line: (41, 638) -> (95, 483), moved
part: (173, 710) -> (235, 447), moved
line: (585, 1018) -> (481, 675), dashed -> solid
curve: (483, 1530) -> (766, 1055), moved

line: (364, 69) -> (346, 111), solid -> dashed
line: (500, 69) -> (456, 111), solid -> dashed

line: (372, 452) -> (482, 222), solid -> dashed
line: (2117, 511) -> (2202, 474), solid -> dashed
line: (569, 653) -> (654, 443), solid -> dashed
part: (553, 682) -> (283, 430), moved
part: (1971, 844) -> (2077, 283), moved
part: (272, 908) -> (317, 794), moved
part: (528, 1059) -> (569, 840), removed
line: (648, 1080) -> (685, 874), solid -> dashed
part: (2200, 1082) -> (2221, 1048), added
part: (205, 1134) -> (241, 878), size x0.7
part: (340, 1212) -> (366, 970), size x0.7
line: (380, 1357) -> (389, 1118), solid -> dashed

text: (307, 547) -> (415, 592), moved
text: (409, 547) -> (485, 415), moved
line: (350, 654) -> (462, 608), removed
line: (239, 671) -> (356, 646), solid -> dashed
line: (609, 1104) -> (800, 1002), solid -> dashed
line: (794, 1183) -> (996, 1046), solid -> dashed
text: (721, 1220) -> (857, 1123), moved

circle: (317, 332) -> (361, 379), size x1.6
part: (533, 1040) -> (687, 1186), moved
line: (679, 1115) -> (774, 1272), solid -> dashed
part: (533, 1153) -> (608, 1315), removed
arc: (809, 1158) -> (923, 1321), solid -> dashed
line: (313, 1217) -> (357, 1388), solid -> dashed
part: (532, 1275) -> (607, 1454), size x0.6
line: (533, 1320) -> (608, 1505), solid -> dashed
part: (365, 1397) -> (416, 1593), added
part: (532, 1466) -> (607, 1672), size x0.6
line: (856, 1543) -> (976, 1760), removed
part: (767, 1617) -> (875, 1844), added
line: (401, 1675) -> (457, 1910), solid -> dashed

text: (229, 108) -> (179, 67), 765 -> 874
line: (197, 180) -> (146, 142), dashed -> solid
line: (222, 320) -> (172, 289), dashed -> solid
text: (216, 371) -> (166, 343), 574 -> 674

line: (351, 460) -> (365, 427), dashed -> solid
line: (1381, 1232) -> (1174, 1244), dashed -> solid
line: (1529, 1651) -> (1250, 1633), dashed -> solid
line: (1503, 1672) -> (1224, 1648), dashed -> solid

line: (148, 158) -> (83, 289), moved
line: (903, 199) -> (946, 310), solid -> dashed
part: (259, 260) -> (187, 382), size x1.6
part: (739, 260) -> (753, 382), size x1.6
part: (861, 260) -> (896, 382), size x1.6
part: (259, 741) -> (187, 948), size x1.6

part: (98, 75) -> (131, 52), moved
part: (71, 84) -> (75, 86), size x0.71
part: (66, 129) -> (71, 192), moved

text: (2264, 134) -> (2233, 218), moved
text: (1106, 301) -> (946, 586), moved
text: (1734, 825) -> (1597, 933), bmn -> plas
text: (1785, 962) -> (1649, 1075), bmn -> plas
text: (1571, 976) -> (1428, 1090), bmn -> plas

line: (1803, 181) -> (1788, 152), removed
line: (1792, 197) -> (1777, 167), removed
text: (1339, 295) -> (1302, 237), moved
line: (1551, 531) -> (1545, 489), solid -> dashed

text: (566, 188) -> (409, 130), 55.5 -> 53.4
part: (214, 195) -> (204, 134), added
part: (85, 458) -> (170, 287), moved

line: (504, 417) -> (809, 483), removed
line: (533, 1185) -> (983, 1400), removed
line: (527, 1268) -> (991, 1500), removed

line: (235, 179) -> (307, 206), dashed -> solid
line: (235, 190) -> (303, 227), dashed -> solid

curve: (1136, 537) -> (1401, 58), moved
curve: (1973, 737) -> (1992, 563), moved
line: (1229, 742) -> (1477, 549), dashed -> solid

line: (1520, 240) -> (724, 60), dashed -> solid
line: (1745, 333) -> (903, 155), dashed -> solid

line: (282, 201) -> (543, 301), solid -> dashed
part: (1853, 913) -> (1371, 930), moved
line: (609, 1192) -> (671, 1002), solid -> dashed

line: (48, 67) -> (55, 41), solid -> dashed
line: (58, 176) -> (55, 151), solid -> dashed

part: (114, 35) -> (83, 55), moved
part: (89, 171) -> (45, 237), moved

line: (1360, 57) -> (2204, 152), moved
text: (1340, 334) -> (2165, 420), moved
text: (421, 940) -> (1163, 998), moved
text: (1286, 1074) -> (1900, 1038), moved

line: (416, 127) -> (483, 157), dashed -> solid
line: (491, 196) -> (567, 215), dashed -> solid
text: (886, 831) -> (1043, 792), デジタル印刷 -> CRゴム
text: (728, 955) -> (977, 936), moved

# # # #

To do: Output the lines of the records above exactly as they appear, from the line containing "line: (58, 176) -> (55, 151), solid -> dashed" through the line containing "line: (416, 127)".

Answer space:
line: (58, 176) -> (55, 151), solid -> dashed

part: (114, 35) -> (83, 55), moved
part: (89, 171) -> (45, 237), moved

line: (1360, 57) -> (2204, 152), moved
text: (1340, 334) -> (2165, 420), moved
text: (421, 940) -> (1163, 998), moved
text: (1286, 1074) -> (1900, 1038), moved

line: (416, 127) -> (483, 157), dashed -> solid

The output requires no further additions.